→ **WHAT IS REQUIRED**: Write out the data below exactly as given, without any of its pictures.

→ **EXERCISE DATA**:
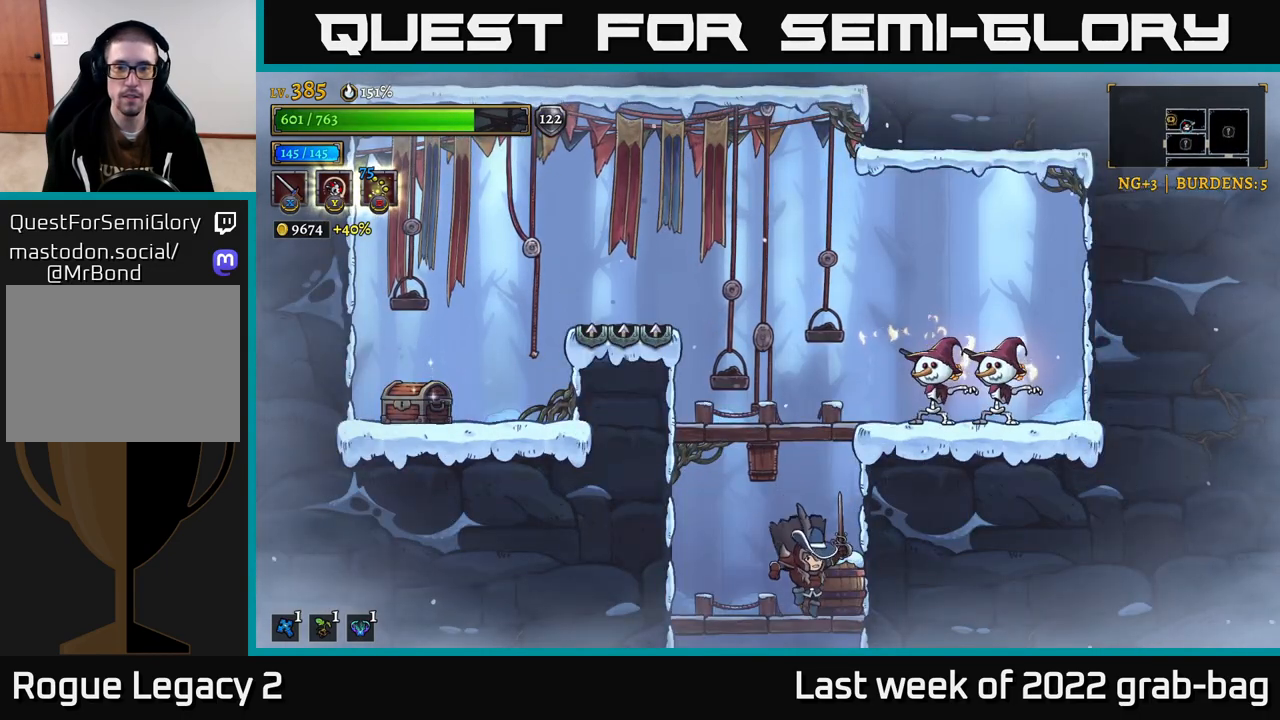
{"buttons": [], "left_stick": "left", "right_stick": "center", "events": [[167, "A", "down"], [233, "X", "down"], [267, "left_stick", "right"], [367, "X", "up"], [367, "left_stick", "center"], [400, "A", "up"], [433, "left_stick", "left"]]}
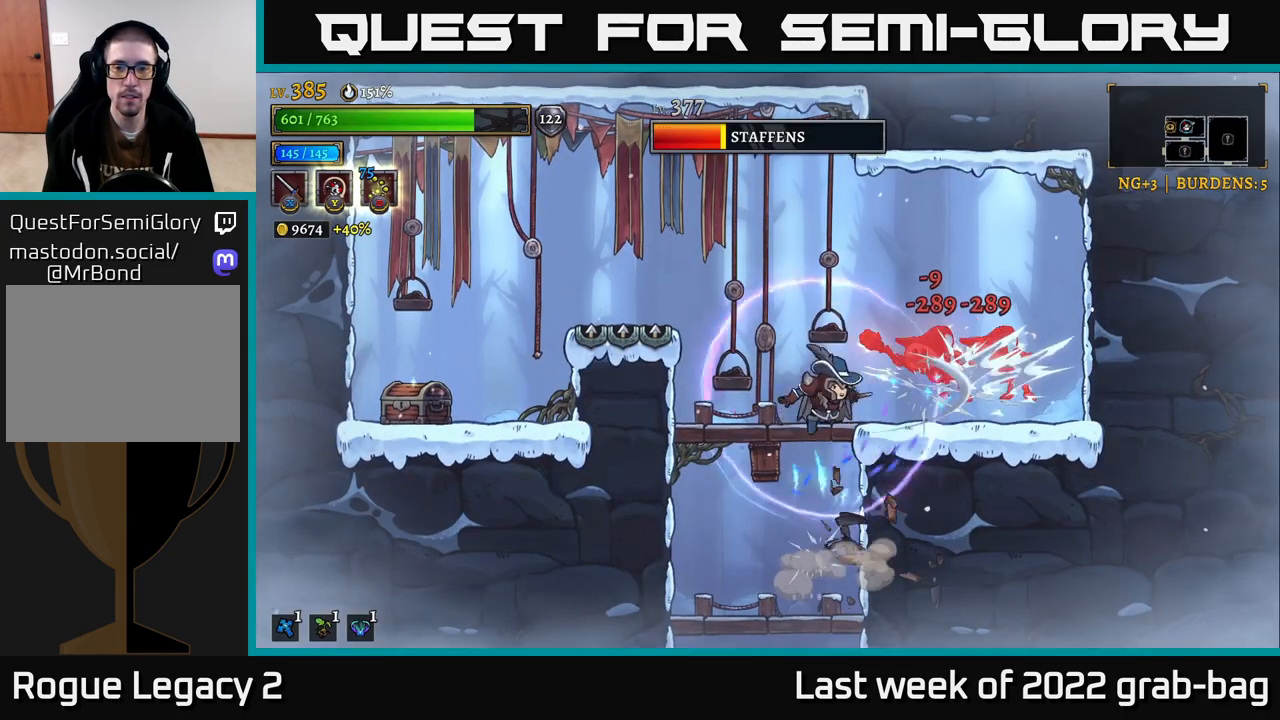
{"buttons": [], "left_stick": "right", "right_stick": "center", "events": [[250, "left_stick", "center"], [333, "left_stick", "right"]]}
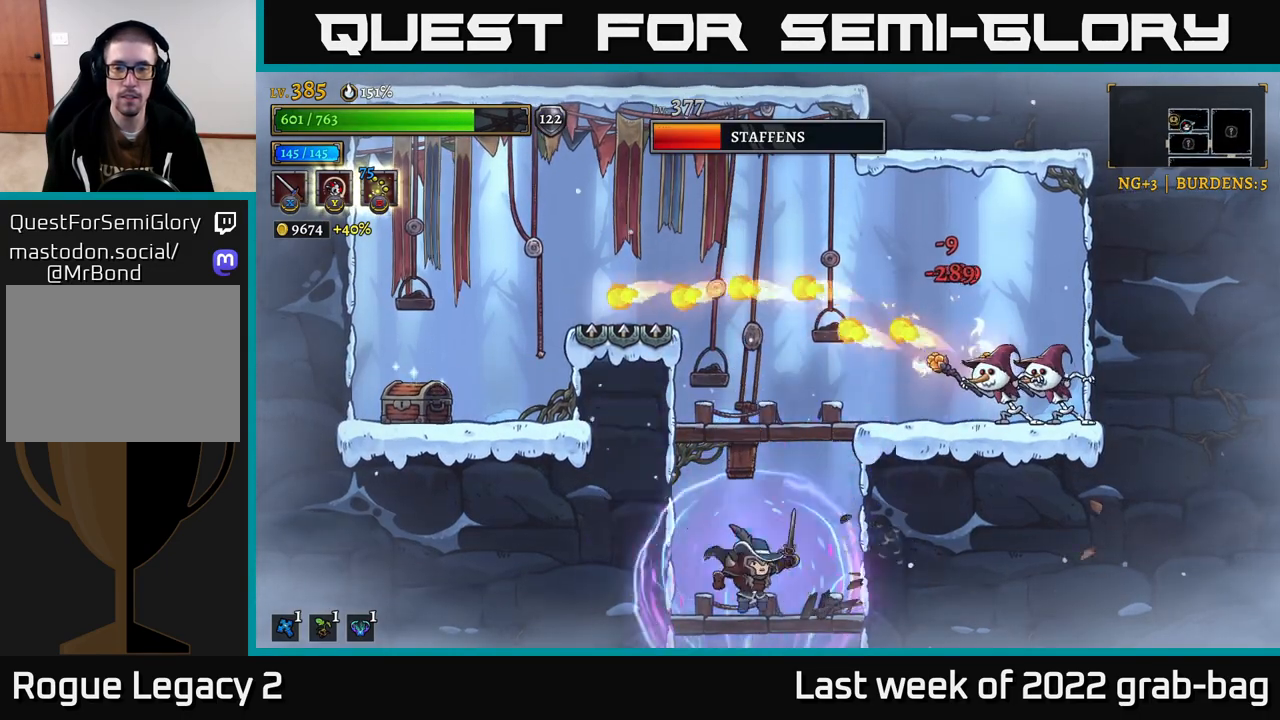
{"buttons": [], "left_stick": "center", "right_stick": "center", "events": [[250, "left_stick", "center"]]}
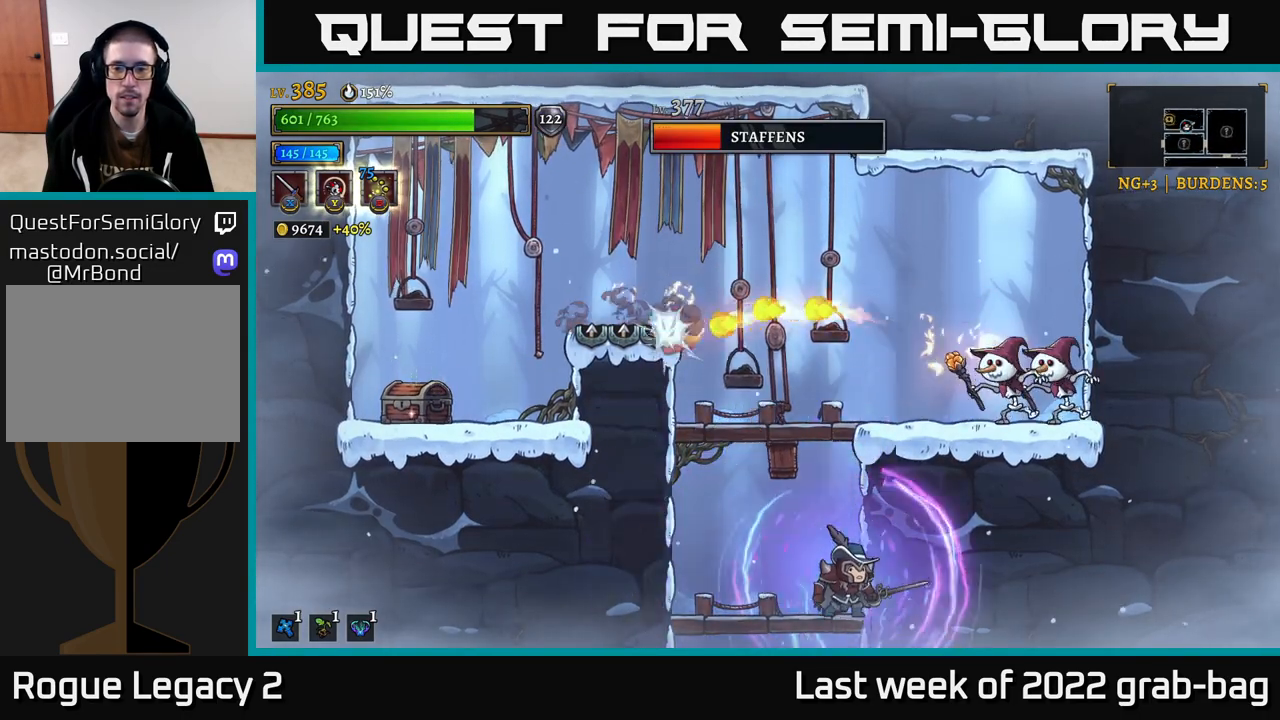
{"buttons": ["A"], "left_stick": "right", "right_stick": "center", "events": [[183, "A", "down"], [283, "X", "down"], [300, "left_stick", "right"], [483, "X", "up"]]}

→ **RESULT OF THE EXERCISE**:
{"buttons": [], "left_stick": "left", "right_stick": "center", "events": [[167, "A", "down"], [233, "X", "down"], [267, "left_stick", "right"], [367, "X", "up"], [367, "left_stick", "center"], [400, "A", "up"], [433, "left_stick", "left"]]}
{"buttons": [], "left_stick": "right", "right_stick": "center", "events": [[250, "left_stick", "center"], [333, "left_stick", "right"]]}
{"buttons": [], "left_stick": "center", "right_stick": "center", "events": [[250, "left_stick", "center"]]}
{"buttons": ["A"], "left_stick": "right", "right_stick": "center", "events": [[183, "A", "down"], [283, "X", "down"], [300, "left_stick", "right"], [483, "X", "up"]]}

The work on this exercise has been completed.